Safeway Inc. will pay $2,250,000 to settle a civil lawsuit alleging that the grocery chain engaged in unfair competition and false advertising, including misuse of the term “locally grown.”
The complaint, filed by the District Attorneys of nine counties including Sonoma, alleged that Safeway unlawfully charged customers prices higher than Safeway’s lowest advertised price, misrepresented the weight of certain Safeway-branded products, and made statements on in-store signage that conveyed the impression certain Safeway produce was “locally grown” when in fact they were sourced from other countries.
The complaint further alleged that Safeway failed to abide by provisions of a 2008 injunction requiring it to initiate and maintain a program to minimize pricing discrepancies.
The action was filed in Marin County Superior Court by Sonoma County District Attorney Jill Ravitch’s Environmental and Consumer Law Division along with the District Attorneys of Marin, Alameda, Fresno, Napa, Sacramento, Santa Cruz, Solano and Ventura Counties.
The March 7 ruling orders Safeway to pay $2,250,000 in civil penalties, costs and restitution. The costs will reimburse state and local Weights & Measure officials, including the Sonoma County Agricultural Commissioner, Weights and Measures Division, which Ravitch said was instrumental in investigating the violations that led to the filing of the complaint.

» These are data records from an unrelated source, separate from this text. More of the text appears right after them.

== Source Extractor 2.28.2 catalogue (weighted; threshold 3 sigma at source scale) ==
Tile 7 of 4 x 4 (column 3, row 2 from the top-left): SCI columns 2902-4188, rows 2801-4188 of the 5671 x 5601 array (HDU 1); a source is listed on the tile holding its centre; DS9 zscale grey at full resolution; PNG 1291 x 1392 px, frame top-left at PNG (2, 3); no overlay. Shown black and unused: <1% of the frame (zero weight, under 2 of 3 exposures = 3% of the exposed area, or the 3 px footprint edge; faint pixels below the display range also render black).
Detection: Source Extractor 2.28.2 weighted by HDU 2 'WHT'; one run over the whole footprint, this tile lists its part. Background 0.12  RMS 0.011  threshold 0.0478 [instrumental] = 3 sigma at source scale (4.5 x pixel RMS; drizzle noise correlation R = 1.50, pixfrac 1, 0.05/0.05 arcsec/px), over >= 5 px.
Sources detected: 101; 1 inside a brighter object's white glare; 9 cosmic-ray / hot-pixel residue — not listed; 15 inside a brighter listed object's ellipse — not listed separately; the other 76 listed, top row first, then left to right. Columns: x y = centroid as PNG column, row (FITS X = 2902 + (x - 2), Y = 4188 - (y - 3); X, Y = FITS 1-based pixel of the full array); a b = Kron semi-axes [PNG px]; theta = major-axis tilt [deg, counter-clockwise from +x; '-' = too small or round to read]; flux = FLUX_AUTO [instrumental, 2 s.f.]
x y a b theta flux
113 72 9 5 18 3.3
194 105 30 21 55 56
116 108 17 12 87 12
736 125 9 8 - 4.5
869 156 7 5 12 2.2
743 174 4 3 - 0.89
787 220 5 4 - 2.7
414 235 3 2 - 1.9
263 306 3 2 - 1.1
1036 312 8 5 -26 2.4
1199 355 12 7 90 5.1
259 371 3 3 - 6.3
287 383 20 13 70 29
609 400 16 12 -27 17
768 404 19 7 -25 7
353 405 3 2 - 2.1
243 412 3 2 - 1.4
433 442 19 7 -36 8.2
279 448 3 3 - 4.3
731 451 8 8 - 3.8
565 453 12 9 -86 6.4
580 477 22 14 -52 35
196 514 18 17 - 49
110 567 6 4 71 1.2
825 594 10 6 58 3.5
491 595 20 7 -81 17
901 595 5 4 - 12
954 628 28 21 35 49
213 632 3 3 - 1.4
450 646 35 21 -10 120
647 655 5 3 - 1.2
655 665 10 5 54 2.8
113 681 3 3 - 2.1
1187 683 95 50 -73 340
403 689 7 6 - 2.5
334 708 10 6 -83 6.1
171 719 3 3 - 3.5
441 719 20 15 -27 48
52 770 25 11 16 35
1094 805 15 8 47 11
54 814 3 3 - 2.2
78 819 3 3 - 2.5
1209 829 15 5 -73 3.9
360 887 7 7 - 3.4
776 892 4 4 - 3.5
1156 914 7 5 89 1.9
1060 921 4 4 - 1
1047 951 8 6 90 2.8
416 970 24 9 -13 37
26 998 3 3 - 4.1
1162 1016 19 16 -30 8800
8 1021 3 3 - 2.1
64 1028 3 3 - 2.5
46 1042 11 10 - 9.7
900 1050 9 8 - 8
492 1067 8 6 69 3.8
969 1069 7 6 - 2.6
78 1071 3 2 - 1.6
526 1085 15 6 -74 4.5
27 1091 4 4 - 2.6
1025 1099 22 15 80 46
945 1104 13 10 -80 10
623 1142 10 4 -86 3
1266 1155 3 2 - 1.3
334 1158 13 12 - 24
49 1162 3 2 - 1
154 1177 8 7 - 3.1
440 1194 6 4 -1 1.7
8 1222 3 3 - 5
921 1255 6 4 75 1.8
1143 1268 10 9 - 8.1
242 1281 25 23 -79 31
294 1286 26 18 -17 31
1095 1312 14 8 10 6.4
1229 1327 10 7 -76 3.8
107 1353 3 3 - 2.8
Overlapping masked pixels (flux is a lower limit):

The civil penalties will be divided amongst the prosecuting offices to be used to enforce consumer protection laws.
The judgment includes a permanent injunction that prohibits Safeway from engaging in false or misleading advertising; charging an amount greater than the lowest price posted for an item; failing to honor any valid Safeway coupons, discounts or offers; and failing to clearly and conspicuously disclose any inclusions, exceptions or limitations to any Safeway offers, coupons or discounts.
Safeway is also ordered to implement programs to increase price accuracy including increasing the number and visibility of in-store signs notifying consumers of the price accuracy policy; instituting training; and hiring an independent third-party auditor.
“We are committed to prosecuting pricing accuracy violations and ensuring that businesses charge customers accurately and in compliance with California law, Ravitch said. “Consumers should always watch as items are scanned at the register and check receipts to verify that they are charged the correct price.”